L'association des coureurs demande une réflexion
Les déclarations de Pogacar arrivent à peine un jour après le communiqué émis par la CPA (Cyclistes Professionnels Associés), le syndicat international des coureurs.
L'organisation a clairement indiqué qu'elle soutient une lutte antidopage rigoureuse, mais a remis en question la pertinence de réaliser des contrôles pendant la nuit.
“La CPA souhaite réaffirmer, au nom de tous les coureurs, son engagement total envers une lutte antidopage solide, crédible et efficace.

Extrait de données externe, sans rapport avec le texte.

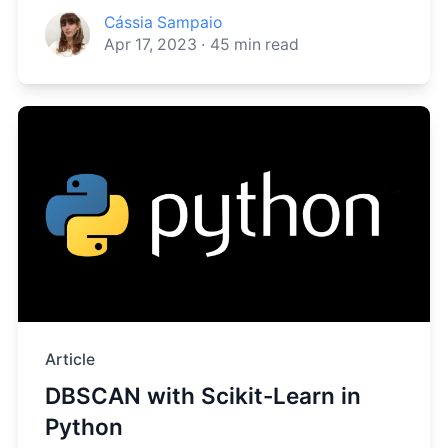
Cássia Sampaio
Apr 17, 2023
·
45
min read
Article
DBSCAN with Scikit-Learn in
Python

Les cyclistes professionnels sont les premiers à vouloir un sport propre.”
Cependant, le communiqué ajoute que : “Les contrôles nocturnes soulèvent des questions sur leur pertinence : interrompre le repos des athlètes en pleine nuit pour effectuer des contrôles mérite une sérieuse réflexion.”
L'association soulève même la question de savoir s'il ne serait pas plus efficace de consacrer plus de ressources au développement de nouvelles techniques scientifiques de détection.
”Ne serait-il pas plus approprié d'investir davantage dans la recherche scientifique et dans les technologies de détection, plutôt que d'augmenter le nombre de contrôles surprises particulièrement intrusifs ? Notre objectif n'est pas de remettre en question la lutte contre le dopage ; au contraire, nous voulons qu'elle soit de plus en plus efficace et spécifique pour identifier les véritables tricheurs, tout en respectant les droits, la santé et la récupération des athlètes.”
Jonathan Vaughters : “Avec ces contrôles, nous aurions évité 25 ans de drame pour ce sport"
Celui qui a surpris avec l'une des réactions les plus fermes a été Jonathan Vaughters, directeur de l'EF Education-EasyPost, une équipe qui a également été contrôlée pendant la journée de repos.

Dans une publication sur les réseaux sociaux, l'Américain a défendu l'utilité de ces contrôles précisément en raison de leur capacité à détecter des substances administrées en microdoses.
“Je vais dire quelque chose qui pourrait surprendre : un contrôle à deux heures du matin est l'une des façons les plus efficaces de détecter des peptides comme l'EPO, l'hormone de croissance ou de petites doses de testostérone.”
Vaughters est allé plus loin en établissant un parallèle avec l'époque la plus sombre du cyclisme professionnel.
“Si l'UCI nous avait fait des contrôles à deux heures du matin en 2001, nous aurions probablement été suspendus et aurions évité 25 ans de drame pour ce sport.”
Enfin, il a exprimé sa compréhension envers Pogacar et Vingegaard, qui ont été le visage visible de cette nouvelle stratégie antidopage.
“C'est dommage que Tadej et Jonas doivent payer pour les erreurs que nous avons commises. Mais je changerais quelques heures de sommeil perdues pour récupérer la crédibilité de notre sport. Honnêtement, je pense que je leur dois des excuses.”
Avec environ 600 contrôles prévus pendant ce Tour de France, l'ITA maintient l'un des programmes antidopage les plus ambitieux jamais vus jusqu'à présent dans la course, une stratégie qui, au regard de ce qui s'est passé au cours des dernières journées, continuera à susciter le débat jusqu'à l'arrivée à Paris.